Since Tea, we have developed Tisane for generalized mixed-effects models (for Python) and rTisane for generalized models (for R). Both author statistical models from higher-level conceptual models. The latest DSL for supporting generalized mixed-effects models that combines insights from both Tisane and rTisane is rTisanePy (for Python). Tea and the lessons we learned from developing and using it informed all of the above!
pip install tealang
See community examples here. If you have trouble using Tea with your use case, feel free to open an issue, and we'll try to help.
Step through a more guided, thorough documentation and a worked example.
For now, please cite:
article{JunEtAl2019:Tea,
title={Tea: A High-level Language and Runtime System for Automating Statistical Analysis},
author={Jun, Eunice and Daum, Maureen and Roesch, Jared and Chasins, Sarah E. and Berger, Emery D. and Just, Rene and Reinecke, Katharina},
journal={Proceedings of the 32nd Annual ACM Symposium on User Interface Software and Technology (UIST)},
year={2019}
}
Our constraint solver is based on statistical texts (see our paper for more info).
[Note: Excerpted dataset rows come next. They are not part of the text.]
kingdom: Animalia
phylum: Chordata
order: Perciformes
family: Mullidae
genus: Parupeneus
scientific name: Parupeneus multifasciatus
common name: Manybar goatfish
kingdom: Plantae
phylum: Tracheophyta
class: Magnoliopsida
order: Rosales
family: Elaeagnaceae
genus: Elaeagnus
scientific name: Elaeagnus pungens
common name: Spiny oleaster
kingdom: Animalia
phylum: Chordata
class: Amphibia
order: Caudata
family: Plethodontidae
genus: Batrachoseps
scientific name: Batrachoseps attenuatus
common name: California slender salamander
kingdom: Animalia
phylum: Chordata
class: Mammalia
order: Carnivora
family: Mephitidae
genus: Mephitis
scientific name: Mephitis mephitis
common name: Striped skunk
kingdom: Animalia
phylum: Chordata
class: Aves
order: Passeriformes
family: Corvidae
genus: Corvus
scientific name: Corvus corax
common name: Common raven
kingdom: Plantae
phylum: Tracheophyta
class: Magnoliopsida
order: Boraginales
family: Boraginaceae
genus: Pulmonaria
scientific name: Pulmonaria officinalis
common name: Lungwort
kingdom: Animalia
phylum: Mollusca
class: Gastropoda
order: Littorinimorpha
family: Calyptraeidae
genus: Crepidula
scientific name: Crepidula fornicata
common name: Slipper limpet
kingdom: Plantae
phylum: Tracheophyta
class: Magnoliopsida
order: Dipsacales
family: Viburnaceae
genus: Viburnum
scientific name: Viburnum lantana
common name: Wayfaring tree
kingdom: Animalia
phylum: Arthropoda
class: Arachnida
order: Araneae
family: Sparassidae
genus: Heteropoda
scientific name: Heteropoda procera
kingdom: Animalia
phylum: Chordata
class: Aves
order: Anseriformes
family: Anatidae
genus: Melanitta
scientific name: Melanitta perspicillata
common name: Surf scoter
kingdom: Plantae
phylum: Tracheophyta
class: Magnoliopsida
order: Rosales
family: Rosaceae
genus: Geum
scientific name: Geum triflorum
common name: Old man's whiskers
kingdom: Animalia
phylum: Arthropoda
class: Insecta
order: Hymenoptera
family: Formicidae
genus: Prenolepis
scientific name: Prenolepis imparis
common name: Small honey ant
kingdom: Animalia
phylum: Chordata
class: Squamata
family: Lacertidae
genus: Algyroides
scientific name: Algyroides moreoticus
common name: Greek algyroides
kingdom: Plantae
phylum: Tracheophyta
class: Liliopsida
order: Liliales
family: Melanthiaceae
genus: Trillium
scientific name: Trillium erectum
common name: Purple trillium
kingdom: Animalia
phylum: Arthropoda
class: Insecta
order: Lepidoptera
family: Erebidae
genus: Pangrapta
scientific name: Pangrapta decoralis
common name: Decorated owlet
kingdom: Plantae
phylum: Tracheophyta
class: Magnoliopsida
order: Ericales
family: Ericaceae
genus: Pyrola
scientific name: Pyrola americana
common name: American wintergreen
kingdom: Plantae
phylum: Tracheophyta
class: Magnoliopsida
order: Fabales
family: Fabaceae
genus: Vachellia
If you find any bugs, please create a Github issue or let us know (email Eunice at emjun [at] cs.ucla.edu)!
Please find more information at our website. Tea is a research prototype we have been trying our best to maintain and improve since 2019.
This is great! We're excited to have new collaborators. :)
To contribute code, please see docs and gudielines and open an issue or pull request.
If you want to use Tea for a project, talk about Tea's design, or anything else, please get in touch: emjun [at] cs.ucla.edu!
Please reach out! We are nice :) Email Eunice at emjun [at] cs.ucla.edu!
Python is a common language for data science. We hope Tea can easily integrate into user workflows.
Tea accepts data either as a CSV or a Pandas DataFrame. Tea asumes data is in "long format."